Task instructions:
The data follows this line. Copy verbatim the line with "thumb tip: (1034, 472)" and each line after it to the end.

· · · · · · ·

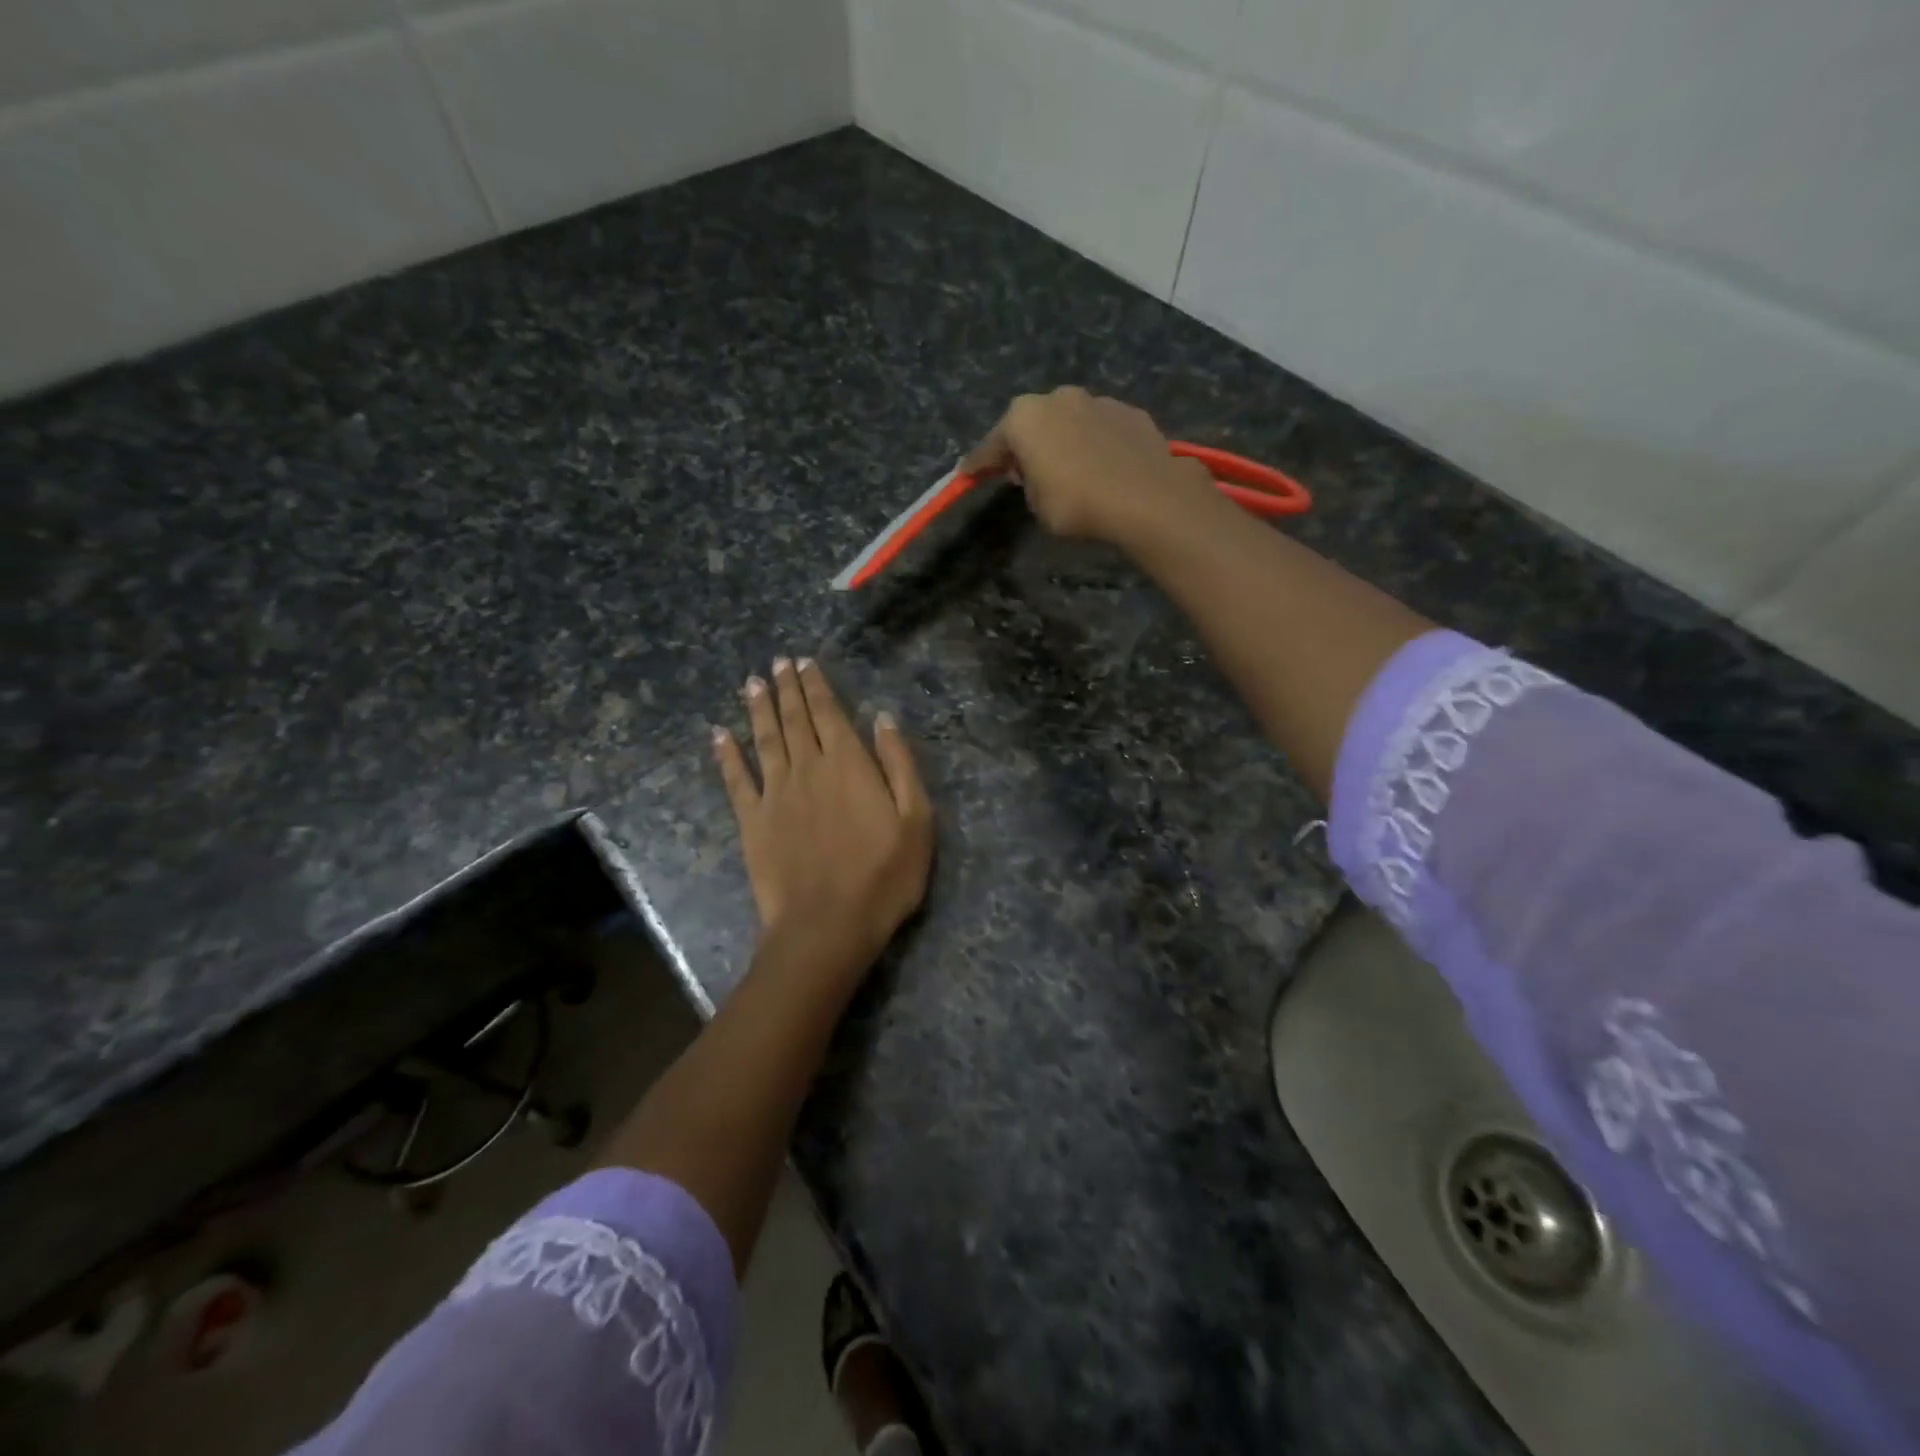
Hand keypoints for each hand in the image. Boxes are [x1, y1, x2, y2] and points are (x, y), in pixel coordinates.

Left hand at [713, 657, 934, 983]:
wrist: (828, 925)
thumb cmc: (884, 876)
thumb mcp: (917, 820)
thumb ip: (899, 765)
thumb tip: (883, 719)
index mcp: (849, 765)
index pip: (830, 713)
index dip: (817, 686)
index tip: (805, 662)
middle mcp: (808, 768)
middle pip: (795, 719)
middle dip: (787, 688)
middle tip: (778, 663)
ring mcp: (776, 794)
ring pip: (765, 740)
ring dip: (758, 710)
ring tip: (752, 683)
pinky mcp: (752, 821)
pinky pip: (736, 780)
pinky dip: (727, 755)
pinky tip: (719, 735)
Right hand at [958, 386, 1212, 543]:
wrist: (1144, 497)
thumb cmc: (1077, 503)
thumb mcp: (1038, 505)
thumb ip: (1029, 483)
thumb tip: (1034, 472)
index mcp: (1024, 418)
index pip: (991, 446)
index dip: (978, 464)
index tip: (967, 475)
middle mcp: (1057, 398)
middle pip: (1031, 424)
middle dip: (1025, 445)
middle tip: (1022, 472)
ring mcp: (1097, 400)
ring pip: (1068, 421)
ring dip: (1063, 440)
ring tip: (1068, 468)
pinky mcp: (1129, 411)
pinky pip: (1100, 429)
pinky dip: (1094, 443)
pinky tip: (1101, 466)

· · · · · · ·

Exercise solution:
thumb tip: (1034, 472)
index mcp: (1024, 418)
index pip: (991, 446)
index dip: (978, 464)
index tip: (967, 475)
middle mcp: (1057, 398)
middle pip: (1031, 424)
middle dip: (1025, 445)
middle tip: (1022, 472)
ring mcp: (1097, 400)
ring pip: (1068, 421)
ring dip: (1063, 440)
ring tip: (1068, 468)
pinky mcp: (1129, 411)
pinky pip: (1100, 429)
pinky dip: (1094, 443)
pinky tip: (1101, 466)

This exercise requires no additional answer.